Что же, всё выглядело не так плохо, хотя Аксель испытывал сомнения, вправду ли им удастся насладиться покоем в этой лесной тиши. Во всяком случае, частный пансион «Мирамар» был явно невелик, и если, кроме семьи Реннер, здесь окажется ещё пять-шесть постояльцев, то при таком малолюдье будет легче уследить друг за другом. «Отто бы сюда, — подумал мальчик, — или Шворка хотя бы…С ними как-то спокойней». Его размышления прервал низкий и хриплый женский голос, в котором не слышалось ни малейшего энтузиазма:
— Это ты, Луперсио…Давненько я тебя не видала в моих краях.
— Здравствуйте, донья Аделита! — расцвёл «таксиста», повернувшись к виноградному навесу. — Посмотрите, кого я к вам привёз!
Из густой тени навеса выплыл высокий, грузный силуэт в чёрном платье до пят, тёмной шерстяной шали, наброшенной на мощные плечи, и траурной вуали, собранной узлом на макушке.
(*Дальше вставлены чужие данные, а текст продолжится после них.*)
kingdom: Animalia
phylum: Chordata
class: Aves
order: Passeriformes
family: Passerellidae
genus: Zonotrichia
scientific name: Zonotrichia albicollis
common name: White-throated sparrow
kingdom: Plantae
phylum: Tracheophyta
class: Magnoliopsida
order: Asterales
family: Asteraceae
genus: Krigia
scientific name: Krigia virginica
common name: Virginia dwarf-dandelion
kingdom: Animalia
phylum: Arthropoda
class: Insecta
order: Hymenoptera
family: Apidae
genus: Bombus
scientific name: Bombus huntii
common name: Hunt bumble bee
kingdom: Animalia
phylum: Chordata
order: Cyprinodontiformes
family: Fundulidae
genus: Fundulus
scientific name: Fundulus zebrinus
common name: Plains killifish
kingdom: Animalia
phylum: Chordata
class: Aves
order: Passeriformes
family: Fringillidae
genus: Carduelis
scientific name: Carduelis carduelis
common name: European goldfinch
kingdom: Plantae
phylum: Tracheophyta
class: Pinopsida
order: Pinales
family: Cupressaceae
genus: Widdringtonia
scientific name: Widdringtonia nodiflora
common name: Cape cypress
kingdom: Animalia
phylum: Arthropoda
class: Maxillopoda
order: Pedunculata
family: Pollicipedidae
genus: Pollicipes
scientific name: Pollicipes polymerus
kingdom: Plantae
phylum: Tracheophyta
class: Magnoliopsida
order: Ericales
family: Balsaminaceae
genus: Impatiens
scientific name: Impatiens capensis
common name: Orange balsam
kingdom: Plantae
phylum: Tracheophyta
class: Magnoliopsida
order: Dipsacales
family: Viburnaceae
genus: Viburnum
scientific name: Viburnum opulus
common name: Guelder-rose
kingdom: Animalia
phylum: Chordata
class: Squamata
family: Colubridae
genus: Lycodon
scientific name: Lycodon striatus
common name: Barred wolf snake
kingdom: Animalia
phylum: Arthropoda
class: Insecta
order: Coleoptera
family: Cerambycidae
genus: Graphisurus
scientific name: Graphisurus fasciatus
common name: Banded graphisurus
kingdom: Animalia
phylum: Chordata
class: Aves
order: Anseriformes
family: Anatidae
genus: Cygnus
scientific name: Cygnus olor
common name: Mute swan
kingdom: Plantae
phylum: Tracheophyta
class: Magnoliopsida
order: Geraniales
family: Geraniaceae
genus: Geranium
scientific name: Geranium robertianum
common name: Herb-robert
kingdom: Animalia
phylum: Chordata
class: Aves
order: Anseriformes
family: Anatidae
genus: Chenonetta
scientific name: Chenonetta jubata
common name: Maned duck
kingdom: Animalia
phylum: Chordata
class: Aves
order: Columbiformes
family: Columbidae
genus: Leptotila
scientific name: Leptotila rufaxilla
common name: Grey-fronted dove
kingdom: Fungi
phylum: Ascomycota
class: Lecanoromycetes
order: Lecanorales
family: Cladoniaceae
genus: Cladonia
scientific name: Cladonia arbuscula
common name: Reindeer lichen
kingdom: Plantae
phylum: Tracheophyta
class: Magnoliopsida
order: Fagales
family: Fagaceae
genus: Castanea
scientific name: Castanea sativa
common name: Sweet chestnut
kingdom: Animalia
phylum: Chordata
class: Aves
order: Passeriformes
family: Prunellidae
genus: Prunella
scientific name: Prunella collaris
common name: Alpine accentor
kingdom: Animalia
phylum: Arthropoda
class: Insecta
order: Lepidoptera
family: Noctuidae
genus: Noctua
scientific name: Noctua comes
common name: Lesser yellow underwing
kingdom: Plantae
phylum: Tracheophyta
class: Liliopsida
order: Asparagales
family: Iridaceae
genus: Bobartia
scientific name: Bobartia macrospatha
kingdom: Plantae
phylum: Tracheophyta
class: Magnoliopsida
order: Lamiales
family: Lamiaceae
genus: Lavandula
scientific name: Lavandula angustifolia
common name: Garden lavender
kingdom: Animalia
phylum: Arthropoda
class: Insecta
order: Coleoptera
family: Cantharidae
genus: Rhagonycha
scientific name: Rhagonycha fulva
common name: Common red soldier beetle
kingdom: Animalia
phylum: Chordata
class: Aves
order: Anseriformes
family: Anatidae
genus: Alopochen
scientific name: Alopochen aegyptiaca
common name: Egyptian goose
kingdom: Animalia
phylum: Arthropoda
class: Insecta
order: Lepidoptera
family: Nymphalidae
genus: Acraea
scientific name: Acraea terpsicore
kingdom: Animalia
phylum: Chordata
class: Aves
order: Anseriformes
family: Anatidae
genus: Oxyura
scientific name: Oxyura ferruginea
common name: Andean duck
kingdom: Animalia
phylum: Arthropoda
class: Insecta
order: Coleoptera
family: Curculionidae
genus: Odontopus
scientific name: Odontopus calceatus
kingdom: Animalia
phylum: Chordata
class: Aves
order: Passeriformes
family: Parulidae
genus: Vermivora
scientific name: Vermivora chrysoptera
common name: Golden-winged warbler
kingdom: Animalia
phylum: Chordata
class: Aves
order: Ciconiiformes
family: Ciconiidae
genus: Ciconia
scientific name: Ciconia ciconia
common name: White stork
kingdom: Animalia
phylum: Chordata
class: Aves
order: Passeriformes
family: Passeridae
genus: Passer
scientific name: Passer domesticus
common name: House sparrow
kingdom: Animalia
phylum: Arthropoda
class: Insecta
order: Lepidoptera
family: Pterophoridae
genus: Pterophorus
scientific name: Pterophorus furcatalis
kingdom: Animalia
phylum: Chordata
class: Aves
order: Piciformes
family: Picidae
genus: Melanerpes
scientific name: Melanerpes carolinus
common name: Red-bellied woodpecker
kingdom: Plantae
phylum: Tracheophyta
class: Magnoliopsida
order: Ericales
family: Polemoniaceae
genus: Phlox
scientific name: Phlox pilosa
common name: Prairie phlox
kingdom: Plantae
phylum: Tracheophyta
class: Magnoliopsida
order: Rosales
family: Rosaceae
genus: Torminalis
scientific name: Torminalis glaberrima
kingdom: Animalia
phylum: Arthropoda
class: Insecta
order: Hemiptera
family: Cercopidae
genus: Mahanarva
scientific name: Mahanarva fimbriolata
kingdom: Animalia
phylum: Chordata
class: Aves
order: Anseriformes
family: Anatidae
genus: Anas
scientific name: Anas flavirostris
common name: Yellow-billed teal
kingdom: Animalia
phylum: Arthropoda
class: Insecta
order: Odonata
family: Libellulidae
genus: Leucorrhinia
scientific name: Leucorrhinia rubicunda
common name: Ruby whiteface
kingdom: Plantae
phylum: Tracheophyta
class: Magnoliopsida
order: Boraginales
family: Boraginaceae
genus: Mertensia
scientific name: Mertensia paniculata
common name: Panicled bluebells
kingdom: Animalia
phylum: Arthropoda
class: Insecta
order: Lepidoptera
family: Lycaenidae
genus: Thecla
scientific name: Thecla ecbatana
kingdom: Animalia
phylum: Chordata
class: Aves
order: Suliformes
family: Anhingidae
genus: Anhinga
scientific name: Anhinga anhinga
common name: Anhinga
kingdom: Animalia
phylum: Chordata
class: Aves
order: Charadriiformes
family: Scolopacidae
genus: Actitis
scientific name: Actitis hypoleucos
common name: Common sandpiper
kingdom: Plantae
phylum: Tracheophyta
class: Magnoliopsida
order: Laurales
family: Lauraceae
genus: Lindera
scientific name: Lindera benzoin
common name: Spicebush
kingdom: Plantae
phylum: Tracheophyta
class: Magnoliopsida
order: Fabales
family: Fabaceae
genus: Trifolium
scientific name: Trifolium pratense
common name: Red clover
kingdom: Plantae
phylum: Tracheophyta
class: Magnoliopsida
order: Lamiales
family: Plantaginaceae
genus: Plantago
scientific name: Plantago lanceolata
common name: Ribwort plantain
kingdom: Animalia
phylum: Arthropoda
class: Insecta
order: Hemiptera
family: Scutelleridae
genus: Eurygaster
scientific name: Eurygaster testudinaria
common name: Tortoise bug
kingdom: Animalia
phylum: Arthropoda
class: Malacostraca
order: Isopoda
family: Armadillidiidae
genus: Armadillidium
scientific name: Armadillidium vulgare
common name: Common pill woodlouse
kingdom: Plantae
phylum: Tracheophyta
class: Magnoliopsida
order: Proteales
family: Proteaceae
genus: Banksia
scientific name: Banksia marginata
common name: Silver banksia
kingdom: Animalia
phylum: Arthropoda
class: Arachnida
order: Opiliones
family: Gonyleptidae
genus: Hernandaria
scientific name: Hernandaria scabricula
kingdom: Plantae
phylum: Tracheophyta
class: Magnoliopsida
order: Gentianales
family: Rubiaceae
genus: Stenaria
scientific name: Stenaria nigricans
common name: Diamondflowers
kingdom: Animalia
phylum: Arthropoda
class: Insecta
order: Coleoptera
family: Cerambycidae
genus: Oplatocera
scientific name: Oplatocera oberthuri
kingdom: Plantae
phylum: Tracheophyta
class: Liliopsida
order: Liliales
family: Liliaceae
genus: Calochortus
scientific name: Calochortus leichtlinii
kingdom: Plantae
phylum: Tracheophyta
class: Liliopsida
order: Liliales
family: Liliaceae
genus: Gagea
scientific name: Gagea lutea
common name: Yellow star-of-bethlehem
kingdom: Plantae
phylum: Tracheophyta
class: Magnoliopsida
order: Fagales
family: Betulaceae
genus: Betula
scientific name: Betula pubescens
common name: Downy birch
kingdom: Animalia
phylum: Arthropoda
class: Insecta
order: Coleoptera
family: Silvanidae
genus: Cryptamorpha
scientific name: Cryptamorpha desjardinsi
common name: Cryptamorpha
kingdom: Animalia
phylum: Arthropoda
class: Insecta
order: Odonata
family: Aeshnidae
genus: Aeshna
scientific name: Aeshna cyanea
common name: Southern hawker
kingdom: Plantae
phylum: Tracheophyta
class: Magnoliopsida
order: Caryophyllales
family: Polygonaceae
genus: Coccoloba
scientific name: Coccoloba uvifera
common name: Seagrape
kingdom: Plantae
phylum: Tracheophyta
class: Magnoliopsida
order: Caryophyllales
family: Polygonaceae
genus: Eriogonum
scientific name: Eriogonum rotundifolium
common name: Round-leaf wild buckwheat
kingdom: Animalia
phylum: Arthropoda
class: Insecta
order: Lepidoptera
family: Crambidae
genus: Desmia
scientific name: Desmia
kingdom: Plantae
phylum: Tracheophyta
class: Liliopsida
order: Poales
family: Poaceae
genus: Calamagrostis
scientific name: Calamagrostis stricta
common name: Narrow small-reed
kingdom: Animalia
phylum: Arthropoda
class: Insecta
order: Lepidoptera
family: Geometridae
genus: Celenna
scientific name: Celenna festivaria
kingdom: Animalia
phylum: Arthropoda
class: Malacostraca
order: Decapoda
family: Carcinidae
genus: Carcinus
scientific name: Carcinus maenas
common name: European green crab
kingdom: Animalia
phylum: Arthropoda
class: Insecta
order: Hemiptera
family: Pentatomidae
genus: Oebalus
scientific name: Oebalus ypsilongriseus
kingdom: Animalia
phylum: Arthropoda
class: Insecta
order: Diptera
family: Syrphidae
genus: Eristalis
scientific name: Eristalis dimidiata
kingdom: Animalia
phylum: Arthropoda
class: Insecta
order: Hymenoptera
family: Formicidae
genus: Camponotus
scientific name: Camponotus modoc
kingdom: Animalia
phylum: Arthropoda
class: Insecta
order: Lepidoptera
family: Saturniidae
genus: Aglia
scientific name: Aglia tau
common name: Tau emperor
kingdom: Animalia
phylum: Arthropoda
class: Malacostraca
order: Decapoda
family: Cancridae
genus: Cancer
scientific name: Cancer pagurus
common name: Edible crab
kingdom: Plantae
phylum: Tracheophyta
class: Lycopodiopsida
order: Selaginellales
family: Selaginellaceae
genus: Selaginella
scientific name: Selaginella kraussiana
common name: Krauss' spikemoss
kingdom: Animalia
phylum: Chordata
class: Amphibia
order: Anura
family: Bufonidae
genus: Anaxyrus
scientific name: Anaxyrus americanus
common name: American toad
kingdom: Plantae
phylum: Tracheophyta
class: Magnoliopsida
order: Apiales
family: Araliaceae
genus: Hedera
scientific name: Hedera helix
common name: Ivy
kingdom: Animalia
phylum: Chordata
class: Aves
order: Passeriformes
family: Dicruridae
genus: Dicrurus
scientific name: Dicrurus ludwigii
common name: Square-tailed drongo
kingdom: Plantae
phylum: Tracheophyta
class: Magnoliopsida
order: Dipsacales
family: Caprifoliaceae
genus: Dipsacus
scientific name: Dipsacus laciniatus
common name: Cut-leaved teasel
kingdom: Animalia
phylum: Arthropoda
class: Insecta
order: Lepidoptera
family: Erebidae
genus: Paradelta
Смуглое, суровое лицо дамы, усеянное разнообразными бородавками и припухлостями, перетекало в два небольших подбородка, а те, в свою очередь, поддерживал индюшиный зоб, под которым, чуть ниже белого кружевного воротничка, начинался богатырский бюст. Узкие карие глаза, замечающие всё — от слишком новенькой ассигнации до последнего цыплёнка — оглядели приезжих, после чего дама медленно и величественно вынула изо рта сигарету на длинном мундштуке, подплыла к крыльцу и чуть склонила голову в поклоне:
— Буэнас тардэс! Сеньор Реннеро с сыном и дочерью?
— Да, это мы, — поспешно сказал Детлеф по-испански, то есть на том же языке, на котором был задан вопрос.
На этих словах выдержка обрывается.